現在、東京駅から羽田空港までは約30分かかっていますが、約18分に短縮される見込みです。
 
 また、国土交通省・交通政策審議会の答申には「久喜駅での東武伊勢崎線と東北本線の相互直通運転化等の工夫により、さらに広域からの空港アクセス利便性の向上に資する取組についても検討が行われることを期待」という記載もあり、こうした直通運転も実現するかが注目されます。

新駅や他のルートはどうなる?

「羽田空港新駅」は、P3駐車場の脇の地下1階に整備され、15両編成に対応する1面2線の構造となります。コンコースから第2ターミナルへは高低差なく移動が可能になるようです。第2ターミナルは主にANAが使用しており、これらの利用者が最も便利になりそうです。

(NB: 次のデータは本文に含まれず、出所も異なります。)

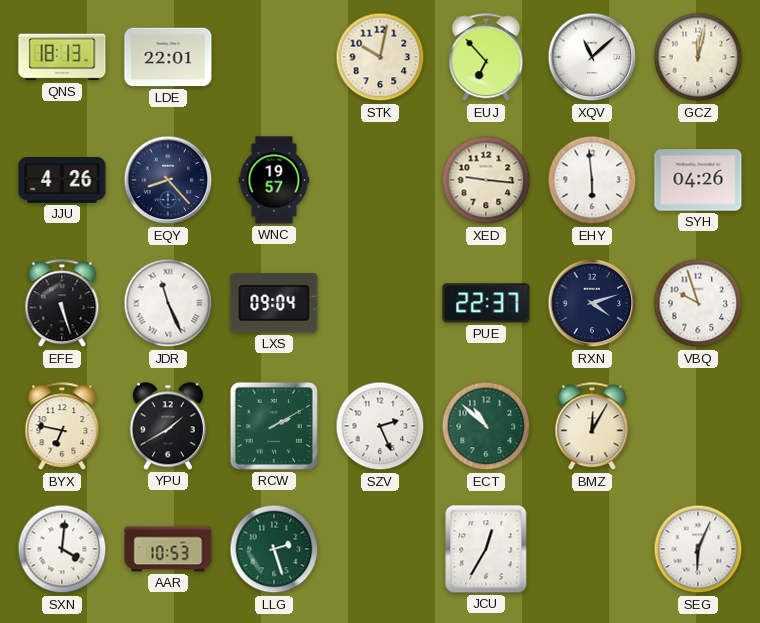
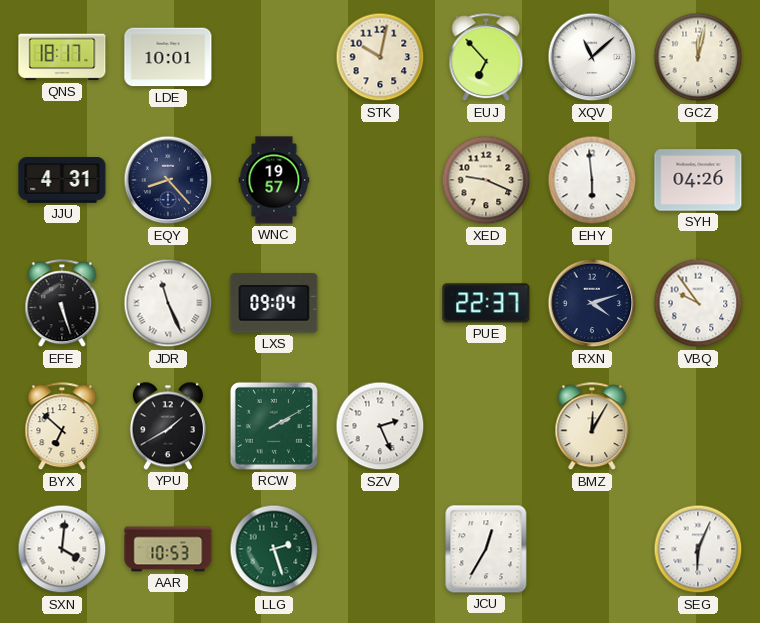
QNS: 18:13 -> 18:17
LDE: 22:01 -> 10:01
JJU: 4:26 -> 4:31
XED: 9:16 -> 9:19
VBQ: 9:57 -> 9:54
BYX: 6:47 -> 6:52
ECT: 10:52 -> none
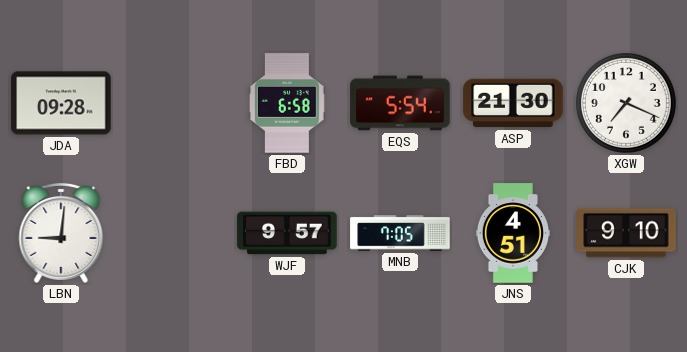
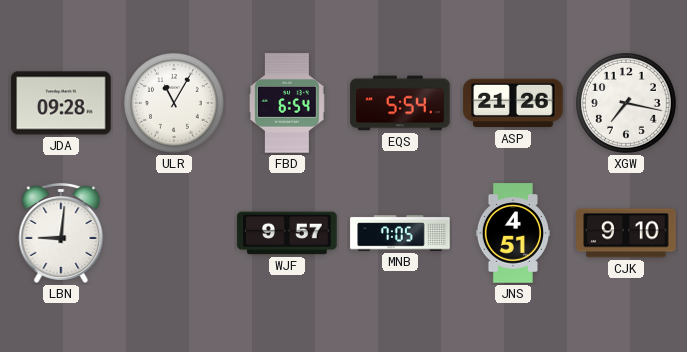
ULR: none -> 11:05
FBD: 6:58 -> 6:54
ASP: 21:30 -> 21:26
XGW: 7:19 -> 7:17
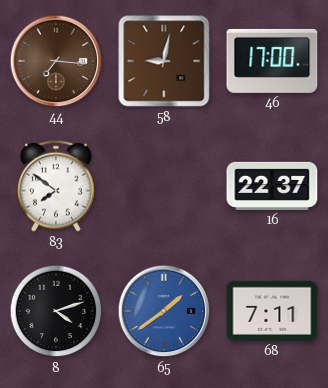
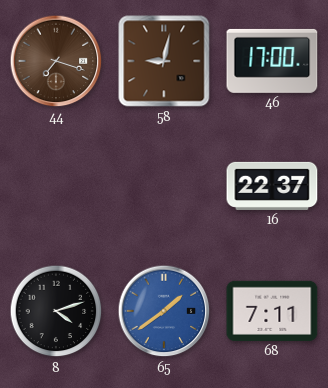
44: 7:16 -> 7:18
83: 7:51 -> none
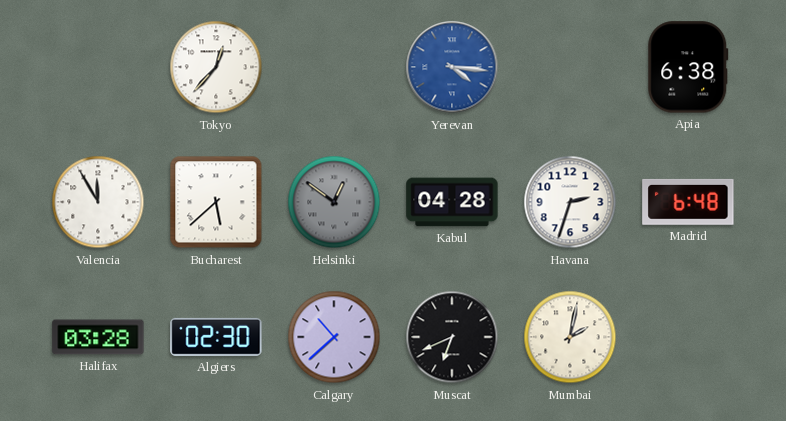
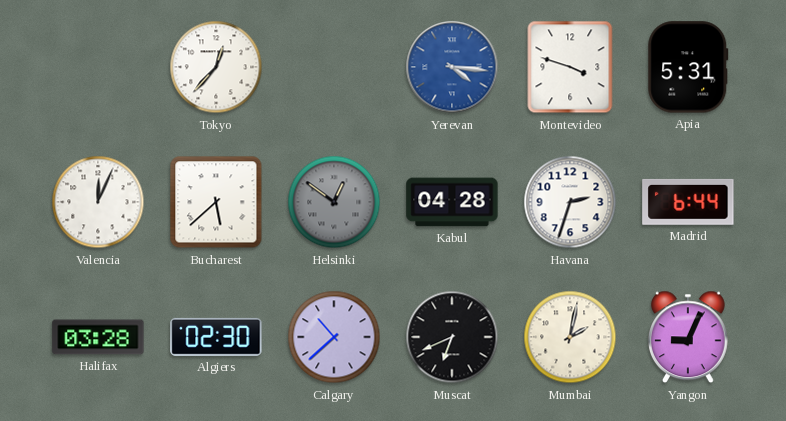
Montevideo: none -> 3:48
Apia: 6:38 -> 5:31
Valencia: 11:55 -> 12:04
Madrid: 6:48 -> 6:44
Yangon: none -> 9:04
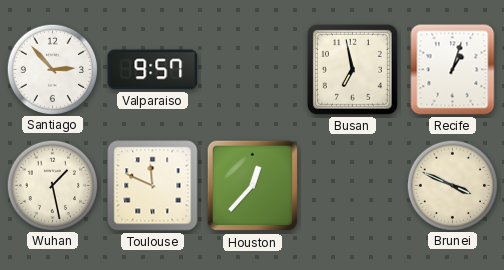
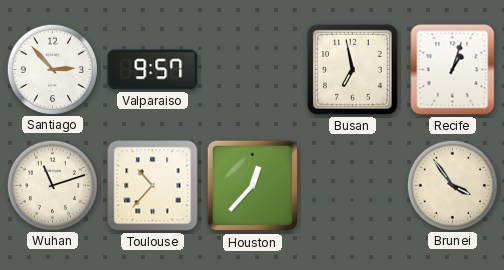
Wuhan: 1:28 -> 11:12
Toulouse: 11:49 -> 10:37
Brunei: 3:49 -> 3:54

 ただ、新駅は国際線が発着する第3ターミナルからは離れた位置になります。

JR東日本では、羽田空港新駅から第3ターミナルまでは、東京モノレールに乗り換えるか、空港内のターミナル間連絡バスの利用を促す方向で検討しているとしています。

「東山手ルート」は実現に向けて大きく前進しましたが、残る「西山手ルート」と「臨海部ルート」は実現の目途がたっていません。これらのルートはJR線ではない「りんかい線」を経由することが課題となっており、実現するためには、国や東京都など関係者を含めた協議を行う必要があります。現時点では事業スキームも決まっていない状態です。

 そのため、埼玉県は2023年6月、国への2024年度の要望に「西山手ルート」の早期着工に向けた支援を盛り込みました。いまだ不透明な計画を動かしたい意志を見せており、「西山手ルート」への直通が見込まれる川越線などの活性化を期待しているようです。